The History of Penally Abbey
The history of Penally Abbey Hotel is shrouded in mystery. In the hotel gardens stands St Deiniol’s Holy Well, thought to have healing properties ,and the ruins of a medieval chantry chapel. A picture of St Deiniol’s chapel, by the artist Charles Norris, hangs in The Library in Cardiff. Both the chapel and the village church can be found on the earliest map of Pembrokeshire at the Library of Wales in Aberystwyth.
In the 6th Century, St Teilo and a colony of saints lived here and it is believed that there was a monastery on the present site at that time. Penally, an important Christian settlement, was on the pilgrim’s trail to St David’s in North Pembrokeshire. A testament to this is the impressive early 10th Century Celtic Cross now found in Penally village church.
In 1301 the advowson was given to the nuns of Aconbury, thereafter eight nuns and their prioress continued to occupy the rectory until the Dissolution of the Monasteries. After the adjuration of Papal Authority was signed in 1534, their lands and property was confiscated and seized by the Church of Wales. The land remained the property of the Church until the late 19th Century and the rector of Penally Church lived here until the new vicarage was built in the 1820’s.
Richard Fenton wrote in his journal. ‘Tour in Wales’ in 1803-1811......In a field about 200 yds to the north of the church are the remains of a building, which, from the form and position, I should take to have been a chantry chapel.
The house that the clergyman now lives in bears marks of having been a very dignified mansion, and of great extent, by portions of ruined walls in various directions and covering much ground.....
In the early 19th century the ruins of the chapel, with its Flemish Chimney and vaulted under-croft, became a fernery and later a Victorian folly.
Since the beginning of the 20th century , Penally Abbey Hotel, has been in private occupation.
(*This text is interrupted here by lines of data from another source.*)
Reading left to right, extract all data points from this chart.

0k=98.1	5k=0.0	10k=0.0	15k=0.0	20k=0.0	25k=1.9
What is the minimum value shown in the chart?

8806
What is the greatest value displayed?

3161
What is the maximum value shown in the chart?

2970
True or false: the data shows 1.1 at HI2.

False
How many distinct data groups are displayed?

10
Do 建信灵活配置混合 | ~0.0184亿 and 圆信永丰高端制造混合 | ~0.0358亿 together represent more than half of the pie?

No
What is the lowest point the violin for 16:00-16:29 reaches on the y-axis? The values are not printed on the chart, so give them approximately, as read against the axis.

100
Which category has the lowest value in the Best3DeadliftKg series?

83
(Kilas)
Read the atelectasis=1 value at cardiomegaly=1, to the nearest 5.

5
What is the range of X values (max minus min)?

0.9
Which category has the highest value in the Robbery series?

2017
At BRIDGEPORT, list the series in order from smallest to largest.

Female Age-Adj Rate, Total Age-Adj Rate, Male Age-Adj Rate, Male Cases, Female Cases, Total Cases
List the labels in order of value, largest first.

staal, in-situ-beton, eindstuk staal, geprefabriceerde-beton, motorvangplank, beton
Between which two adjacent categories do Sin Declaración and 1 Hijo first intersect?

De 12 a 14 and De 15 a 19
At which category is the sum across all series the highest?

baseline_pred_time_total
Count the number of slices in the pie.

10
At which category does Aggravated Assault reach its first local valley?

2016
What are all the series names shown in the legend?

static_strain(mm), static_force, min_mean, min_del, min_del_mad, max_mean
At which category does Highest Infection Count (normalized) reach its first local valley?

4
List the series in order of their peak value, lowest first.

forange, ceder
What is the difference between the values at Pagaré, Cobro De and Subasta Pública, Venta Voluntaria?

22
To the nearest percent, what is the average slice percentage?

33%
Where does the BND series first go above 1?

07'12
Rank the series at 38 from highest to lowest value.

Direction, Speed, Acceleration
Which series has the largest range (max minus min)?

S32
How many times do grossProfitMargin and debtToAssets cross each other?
In 1916 the Jameson’s Whiskey family left the troubles in Ireland and stayed until 1925. Various military personnel lived here in the 30’s and 40’s and a short period in the 50’s it became a country club (the only place one could get a drink on a Sunday).
In 1985, Penally Abbey, was on the market again as a private house. The present owners fell madly in love with the beautifully proportioned rooms, ogee head doors, huge windows and wonderful views across the bay. They bought the house on a whim, and for the first ten years it was the family home, giving their children an idyllic Enid Blyton childhood. When weekend breaks became the rage in the 90’s they decided it had all the qualities of a small country house hotel, and have been running it as such ever since, cementing itself as one of the premiere Pembrokeshire hotels.